[Object presence transitions]
§ §

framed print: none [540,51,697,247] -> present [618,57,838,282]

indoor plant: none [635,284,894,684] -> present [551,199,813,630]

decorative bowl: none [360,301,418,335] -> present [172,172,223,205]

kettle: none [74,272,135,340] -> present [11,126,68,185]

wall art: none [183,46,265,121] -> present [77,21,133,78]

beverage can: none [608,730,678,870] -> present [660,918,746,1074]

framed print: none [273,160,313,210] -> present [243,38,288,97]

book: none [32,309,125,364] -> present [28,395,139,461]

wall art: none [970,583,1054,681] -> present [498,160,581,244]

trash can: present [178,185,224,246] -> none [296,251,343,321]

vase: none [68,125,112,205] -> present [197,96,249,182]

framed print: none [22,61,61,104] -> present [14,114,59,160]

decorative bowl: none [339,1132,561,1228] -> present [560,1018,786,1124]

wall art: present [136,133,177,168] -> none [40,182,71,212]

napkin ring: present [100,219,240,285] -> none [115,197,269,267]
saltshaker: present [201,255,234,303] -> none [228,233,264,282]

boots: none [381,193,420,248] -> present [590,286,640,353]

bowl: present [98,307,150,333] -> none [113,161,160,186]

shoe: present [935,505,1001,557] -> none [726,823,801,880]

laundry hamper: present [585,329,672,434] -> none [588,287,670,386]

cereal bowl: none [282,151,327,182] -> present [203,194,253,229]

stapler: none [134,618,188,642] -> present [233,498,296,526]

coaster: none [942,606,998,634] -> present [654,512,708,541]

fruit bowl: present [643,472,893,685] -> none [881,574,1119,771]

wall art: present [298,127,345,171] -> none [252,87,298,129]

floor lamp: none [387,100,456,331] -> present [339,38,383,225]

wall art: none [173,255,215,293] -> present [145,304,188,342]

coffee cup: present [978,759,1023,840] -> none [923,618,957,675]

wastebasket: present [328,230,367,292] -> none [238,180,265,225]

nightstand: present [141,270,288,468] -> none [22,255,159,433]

§ §

**PROMPT:**
Would you please filter the lines above and copy every one that includes "framed"?

**RESULT BELOW:**
framed print: none [540,51,697,247] -> present [618,57,838,282]
framed print: none [273,160,313,210] -> present [243,38,288,97]
framed print: none [22,61,61,104] -> present [14,114,59,160]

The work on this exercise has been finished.